Mutation can be better at creating interesting test inputs.
But often relies on good initial corpus of test inputs.
Imagine fuzz-testing a program that parses HTML fragments.
Initial corpus:
* <p>Hello.</p>
* <em>Yes.</em>
Example mutations:
* <p>Hello.</p><p>Hello.</p>
* <p>He<em>Yes.</em>
* <en>Yes.</em>
* s.</em>
Improving fuzz testing: unstructured vs structured
An unstructured/dumb fuzzer does not know expected input format.
A structured fuzzer has a grammar or other way of recognising/generating syntactically valid inputs.
Advantages: * More likely to test interesting program paths... * ...especially if input format has checksums. Disadvantages: * Misses bugs in parser. * Requires accurate grammar to pass to fuzzer. * Slower rate of test case generation.
Improving fuzz testing: black/grey/white box
A black box fuzzer has no knowledge of program structure. This is rare in practice.
A grey box fuzzer uses instrumentation (via special compiler or virtual machine) to track trace of execution.
If a test case generates a new trace, focus on it in later mutations.
A white box fuzzer uses symbolic execution and/or constraint solvers to generate test cases that specifically target new execution paths.
Trade-off between number and quality of test cases.
Example: American Fuzzy Lop
American Fuzzy Lop (AFL) is a mutation-based, unstructured, grey box fuzzer.
It is not the most technically advanced fuzzer, yet it has been used to detect many bugs in real applications.
Lessons learnt:
- Having sensible defaults and being easy to use is more important for adoption than flexibility.
- Reliability and speed are also important.
- In practice, volume of test cases is often more important than quality.
Ethical issues: buffer overflows
Buffer overflows raise mostly the same ethical issues as other software vulnerabilities:
- As a developer, what obligations do you have to test for or minimise the likelihood of buffer overflows?

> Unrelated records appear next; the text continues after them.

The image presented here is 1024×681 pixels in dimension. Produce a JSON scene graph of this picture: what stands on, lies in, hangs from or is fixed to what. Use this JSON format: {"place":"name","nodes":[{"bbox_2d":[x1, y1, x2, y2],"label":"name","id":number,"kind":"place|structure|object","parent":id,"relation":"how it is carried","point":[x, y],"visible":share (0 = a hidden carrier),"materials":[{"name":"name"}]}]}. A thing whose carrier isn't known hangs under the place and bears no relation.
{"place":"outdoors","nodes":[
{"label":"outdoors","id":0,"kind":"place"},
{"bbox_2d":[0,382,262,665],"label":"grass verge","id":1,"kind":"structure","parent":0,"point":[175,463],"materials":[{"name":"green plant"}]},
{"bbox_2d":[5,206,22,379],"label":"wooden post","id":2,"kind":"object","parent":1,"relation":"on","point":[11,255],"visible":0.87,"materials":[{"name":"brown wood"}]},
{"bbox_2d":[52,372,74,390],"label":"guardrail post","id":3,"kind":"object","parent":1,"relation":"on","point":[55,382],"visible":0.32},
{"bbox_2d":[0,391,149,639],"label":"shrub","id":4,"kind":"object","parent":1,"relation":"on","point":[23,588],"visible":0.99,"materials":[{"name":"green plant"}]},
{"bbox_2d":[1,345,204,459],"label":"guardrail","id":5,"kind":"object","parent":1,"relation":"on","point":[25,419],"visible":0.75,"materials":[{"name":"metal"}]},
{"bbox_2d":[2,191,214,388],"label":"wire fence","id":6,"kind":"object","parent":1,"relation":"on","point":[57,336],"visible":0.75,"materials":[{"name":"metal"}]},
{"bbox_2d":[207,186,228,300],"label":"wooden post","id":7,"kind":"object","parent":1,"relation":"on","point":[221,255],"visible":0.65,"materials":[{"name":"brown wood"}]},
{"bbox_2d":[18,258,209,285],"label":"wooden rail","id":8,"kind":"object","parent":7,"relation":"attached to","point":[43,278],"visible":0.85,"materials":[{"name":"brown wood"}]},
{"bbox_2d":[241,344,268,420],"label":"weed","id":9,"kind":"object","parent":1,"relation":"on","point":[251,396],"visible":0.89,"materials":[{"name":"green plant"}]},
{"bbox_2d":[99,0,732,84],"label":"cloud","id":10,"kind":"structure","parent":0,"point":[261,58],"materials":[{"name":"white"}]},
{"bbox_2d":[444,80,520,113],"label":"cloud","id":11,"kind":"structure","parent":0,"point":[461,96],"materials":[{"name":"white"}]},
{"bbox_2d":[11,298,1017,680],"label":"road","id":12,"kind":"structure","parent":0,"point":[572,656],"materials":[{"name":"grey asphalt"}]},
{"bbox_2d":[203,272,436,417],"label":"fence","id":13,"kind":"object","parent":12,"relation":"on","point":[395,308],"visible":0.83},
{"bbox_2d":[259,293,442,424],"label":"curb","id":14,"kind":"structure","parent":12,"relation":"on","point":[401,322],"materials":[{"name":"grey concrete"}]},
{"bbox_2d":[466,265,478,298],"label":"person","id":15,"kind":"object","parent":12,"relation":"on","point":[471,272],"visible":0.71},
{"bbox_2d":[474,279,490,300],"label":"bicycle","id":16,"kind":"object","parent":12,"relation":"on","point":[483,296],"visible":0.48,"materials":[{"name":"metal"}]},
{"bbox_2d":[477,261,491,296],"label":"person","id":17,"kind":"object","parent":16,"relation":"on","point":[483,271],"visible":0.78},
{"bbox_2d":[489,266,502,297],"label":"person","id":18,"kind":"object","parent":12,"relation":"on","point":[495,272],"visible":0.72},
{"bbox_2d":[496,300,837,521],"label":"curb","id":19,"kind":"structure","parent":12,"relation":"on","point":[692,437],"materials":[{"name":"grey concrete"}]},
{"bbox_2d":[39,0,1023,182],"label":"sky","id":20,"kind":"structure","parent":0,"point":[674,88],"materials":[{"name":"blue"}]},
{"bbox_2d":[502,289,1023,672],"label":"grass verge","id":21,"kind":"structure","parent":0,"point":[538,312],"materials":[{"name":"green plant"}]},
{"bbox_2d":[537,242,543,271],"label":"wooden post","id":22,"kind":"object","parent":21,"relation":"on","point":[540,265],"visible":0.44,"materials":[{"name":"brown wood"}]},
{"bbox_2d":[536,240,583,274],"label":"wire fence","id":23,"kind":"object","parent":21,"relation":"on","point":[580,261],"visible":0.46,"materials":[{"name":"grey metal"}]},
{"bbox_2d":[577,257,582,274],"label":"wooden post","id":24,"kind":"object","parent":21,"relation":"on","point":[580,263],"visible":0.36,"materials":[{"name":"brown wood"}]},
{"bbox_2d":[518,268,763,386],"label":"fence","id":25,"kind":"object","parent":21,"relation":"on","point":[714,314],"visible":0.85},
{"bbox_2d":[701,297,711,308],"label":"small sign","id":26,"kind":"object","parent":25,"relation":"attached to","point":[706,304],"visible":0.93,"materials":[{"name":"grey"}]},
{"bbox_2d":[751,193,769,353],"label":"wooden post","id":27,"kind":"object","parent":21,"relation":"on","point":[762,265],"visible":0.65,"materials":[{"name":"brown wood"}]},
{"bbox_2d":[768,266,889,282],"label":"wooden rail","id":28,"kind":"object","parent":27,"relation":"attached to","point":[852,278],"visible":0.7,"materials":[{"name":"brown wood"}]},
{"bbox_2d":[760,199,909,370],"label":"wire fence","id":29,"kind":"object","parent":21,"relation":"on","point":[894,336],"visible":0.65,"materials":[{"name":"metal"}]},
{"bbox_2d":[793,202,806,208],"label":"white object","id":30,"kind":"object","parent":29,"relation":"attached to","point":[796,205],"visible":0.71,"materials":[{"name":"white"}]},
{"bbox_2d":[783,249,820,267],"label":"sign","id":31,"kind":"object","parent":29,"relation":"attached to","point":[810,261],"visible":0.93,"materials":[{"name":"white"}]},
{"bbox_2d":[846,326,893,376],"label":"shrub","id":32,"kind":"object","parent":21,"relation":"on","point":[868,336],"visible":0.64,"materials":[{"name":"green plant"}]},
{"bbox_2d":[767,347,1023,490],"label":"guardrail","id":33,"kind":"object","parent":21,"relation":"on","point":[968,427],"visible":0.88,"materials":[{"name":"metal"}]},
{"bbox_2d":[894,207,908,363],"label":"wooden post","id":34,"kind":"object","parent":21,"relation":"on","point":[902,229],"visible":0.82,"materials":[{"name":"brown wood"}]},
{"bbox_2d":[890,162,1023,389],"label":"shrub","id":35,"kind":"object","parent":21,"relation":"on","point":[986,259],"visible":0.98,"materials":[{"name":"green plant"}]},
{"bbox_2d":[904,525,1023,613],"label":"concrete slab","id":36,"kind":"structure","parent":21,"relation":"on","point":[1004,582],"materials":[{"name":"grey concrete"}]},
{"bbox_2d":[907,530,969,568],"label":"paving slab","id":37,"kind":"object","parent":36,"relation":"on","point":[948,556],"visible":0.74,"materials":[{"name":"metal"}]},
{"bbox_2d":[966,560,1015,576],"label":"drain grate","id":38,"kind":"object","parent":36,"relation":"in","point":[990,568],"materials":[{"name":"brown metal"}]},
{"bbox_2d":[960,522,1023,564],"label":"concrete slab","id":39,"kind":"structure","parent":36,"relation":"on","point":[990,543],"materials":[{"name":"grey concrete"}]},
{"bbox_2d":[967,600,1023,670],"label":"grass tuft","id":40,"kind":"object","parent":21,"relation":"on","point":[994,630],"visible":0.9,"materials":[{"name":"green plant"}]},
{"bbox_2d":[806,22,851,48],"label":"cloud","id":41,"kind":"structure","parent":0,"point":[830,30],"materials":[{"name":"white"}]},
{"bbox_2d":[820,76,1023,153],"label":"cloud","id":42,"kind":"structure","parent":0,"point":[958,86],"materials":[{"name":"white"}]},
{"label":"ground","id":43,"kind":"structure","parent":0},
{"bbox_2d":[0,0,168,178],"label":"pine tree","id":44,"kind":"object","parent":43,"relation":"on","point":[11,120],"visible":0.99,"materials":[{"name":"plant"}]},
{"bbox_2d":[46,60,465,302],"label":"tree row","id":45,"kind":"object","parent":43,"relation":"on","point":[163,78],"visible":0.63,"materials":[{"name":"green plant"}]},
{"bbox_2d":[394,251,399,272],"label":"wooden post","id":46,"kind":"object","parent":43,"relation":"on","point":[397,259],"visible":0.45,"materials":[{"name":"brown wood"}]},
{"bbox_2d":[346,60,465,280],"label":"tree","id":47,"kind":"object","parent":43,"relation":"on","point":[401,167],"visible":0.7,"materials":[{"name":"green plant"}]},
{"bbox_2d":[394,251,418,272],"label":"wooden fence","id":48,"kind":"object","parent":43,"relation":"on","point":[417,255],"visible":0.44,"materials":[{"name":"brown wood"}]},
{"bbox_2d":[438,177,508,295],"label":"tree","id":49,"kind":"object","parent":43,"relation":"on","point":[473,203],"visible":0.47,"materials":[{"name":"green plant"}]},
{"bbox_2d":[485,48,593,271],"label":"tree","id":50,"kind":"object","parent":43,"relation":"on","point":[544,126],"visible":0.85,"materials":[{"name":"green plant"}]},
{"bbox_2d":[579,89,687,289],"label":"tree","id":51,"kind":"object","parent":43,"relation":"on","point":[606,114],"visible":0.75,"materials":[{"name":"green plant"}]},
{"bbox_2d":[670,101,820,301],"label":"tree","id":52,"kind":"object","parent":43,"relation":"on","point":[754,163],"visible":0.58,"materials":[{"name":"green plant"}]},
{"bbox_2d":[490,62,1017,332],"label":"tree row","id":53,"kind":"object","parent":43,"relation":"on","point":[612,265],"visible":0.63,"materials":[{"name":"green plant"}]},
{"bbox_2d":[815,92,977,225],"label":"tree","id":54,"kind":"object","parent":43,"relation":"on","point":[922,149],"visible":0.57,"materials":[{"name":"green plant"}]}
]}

- As a system administrator, what obligations do you have to minimise the likelihood of a buffer overflow being exploited?

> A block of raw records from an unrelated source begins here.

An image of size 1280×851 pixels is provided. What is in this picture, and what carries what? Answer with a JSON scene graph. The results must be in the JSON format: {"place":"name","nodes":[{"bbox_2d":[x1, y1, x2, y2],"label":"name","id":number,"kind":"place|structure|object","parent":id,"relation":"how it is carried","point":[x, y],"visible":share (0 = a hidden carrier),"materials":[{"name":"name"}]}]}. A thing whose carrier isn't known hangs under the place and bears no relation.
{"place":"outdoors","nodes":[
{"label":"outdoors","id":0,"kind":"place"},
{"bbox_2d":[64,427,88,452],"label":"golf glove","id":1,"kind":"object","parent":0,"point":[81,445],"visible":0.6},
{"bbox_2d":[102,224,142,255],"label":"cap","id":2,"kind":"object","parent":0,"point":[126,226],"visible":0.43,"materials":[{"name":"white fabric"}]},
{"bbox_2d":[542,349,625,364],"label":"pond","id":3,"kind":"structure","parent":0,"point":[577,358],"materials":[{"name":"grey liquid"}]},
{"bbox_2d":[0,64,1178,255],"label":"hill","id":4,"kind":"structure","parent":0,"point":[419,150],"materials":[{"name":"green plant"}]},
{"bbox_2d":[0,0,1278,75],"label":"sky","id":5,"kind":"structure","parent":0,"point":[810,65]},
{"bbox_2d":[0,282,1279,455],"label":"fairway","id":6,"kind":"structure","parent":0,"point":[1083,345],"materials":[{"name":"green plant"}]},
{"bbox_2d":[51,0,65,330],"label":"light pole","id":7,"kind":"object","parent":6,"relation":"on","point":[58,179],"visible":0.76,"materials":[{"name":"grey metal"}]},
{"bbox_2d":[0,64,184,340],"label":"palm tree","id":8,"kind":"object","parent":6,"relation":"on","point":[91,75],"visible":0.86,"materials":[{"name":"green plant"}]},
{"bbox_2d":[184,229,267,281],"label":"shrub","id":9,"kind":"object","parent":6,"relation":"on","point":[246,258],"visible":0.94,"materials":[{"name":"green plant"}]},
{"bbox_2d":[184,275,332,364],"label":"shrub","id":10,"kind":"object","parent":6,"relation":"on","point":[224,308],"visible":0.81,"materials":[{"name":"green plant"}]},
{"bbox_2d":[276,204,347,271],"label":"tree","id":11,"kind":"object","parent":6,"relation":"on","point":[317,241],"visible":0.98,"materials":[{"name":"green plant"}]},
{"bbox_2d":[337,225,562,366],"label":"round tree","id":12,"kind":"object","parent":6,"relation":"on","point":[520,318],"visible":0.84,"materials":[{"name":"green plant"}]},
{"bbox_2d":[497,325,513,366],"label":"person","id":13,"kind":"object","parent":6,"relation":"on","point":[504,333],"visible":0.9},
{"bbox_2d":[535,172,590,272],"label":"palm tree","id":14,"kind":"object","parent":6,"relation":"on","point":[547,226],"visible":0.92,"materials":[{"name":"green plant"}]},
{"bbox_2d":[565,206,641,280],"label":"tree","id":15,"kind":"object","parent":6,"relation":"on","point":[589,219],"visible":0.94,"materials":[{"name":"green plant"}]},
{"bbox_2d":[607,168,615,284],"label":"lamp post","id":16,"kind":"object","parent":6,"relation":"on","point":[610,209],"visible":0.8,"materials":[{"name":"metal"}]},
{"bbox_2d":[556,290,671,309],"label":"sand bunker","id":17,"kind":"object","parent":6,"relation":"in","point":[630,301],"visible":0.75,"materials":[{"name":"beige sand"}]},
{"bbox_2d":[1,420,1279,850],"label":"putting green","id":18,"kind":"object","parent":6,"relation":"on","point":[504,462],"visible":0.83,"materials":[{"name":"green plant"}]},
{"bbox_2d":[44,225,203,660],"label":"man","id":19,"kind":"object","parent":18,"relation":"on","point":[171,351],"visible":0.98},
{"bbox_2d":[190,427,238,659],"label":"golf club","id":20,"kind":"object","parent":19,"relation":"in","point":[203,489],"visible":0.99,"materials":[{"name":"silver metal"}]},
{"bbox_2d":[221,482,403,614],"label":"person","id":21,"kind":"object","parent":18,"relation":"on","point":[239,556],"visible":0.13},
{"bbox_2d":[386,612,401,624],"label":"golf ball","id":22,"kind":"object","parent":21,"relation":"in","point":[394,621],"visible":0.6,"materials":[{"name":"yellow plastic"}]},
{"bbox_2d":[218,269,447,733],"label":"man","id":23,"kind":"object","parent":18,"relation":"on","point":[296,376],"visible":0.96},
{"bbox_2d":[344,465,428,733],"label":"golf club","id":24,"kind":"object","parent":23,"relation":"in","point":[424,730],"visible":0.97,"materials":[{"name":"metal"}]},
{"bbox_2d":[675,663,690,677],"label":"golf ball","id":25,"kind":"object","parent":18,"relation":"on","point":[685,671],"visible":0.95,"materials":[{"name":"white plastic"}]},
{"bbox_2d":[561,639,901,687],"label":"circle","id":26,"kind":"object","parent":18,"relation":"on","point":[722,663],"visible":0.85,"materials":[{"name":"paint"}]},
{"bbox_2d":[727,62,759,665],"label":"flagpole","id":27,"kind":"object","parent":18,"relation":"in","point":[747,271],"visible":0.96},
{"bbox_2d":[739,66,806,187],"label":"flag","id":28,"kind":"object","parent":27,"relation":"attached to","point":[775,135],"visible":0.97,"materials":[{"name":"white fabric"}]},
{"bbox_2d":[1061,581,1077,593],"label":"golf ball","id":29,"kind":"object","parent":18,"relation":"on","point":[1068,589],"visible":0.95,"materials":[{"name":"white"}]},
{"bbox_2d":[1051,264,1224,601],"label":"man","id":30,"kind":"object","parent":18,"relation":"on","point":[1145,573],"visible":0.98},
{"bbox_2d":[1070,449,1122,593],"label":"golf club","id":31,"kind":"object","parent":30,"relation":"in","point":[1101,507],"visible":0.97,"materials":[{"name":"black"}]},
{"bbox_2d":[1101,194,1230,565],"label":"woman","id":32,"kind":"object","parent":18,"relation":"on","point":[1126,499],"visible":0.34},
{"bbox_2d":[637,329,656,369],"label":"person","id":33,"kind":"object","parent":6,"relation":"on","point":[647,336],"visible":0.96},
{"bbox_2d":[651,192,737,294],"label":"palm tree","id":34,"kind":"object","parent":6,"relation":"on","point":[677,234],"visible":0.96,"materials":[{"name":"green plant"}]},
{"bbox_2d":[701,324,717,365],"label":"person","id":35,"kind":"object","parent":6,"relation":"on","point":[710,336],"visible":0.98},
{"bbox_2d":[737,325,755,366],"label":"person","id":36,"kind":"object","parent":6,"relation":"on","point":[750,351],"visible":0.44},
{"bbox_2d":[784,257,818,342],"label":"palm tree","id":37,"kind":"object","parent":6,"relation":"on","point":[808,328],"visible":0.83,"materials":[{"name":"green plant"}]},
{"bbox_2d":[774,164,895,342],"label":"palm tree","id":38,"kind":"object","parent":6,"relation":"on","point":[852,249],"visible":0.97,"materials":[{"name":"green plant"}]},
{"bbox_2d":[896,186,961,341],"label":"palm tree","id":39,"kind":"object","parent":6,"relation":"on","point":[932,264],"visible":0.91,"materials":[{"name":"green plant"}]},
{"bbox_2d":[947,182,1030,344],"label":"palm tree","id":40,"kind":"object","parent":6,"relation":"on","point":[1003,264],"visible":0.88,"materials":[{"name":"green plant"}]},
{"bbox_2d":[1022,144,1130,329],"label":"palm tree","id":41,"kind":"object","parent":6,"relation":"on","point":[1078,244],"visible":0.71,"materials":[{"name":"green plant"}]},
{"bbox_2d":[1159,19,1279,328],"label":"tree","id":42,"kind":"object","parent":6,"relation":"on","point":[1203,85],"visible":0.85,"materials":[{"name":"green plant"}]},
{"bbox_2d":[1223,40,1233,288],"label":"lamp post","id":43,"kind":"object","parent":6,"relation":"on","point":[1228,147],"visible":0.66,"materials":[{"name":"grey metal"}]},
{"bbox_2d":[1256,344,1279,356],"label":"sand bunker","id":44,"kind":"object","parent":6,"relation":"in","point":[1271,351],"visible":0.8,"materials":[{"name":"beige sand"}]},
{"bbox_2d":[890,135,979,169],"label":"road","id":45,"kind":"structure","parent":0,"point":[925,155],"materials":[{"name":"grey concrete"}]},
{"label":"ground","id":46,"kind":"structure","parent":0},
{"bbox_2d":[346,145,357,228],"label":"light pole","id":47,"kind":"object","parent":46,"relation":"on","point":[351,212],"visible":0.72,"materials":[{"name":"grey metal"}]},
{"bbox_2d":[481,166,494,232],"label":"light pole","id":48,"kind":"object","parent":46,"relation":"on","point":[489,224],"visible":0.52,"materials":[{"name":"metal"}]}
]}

- As a penetration tester, if you discover a buffer overflow, when and how should you disclose it?
- As a software developer, if someone informs you of a buffer overflow, what should you do and when?
- Is it ethical to introduce buffer overflows in software projects?
- Is it ethical to exploit buffer overflows?
Ethical issues: fuzz testing
Fuzz testing raises mostly the same ethical issues as other security tools with "offensive" uses. Is it ethical...
- ...to write a fuzz tester?
- ...to distribute a fuzz tester?
- ...to restrict distribution of fuzz testers by law?
- ...to use fuzz testers over the network to test someone else's system?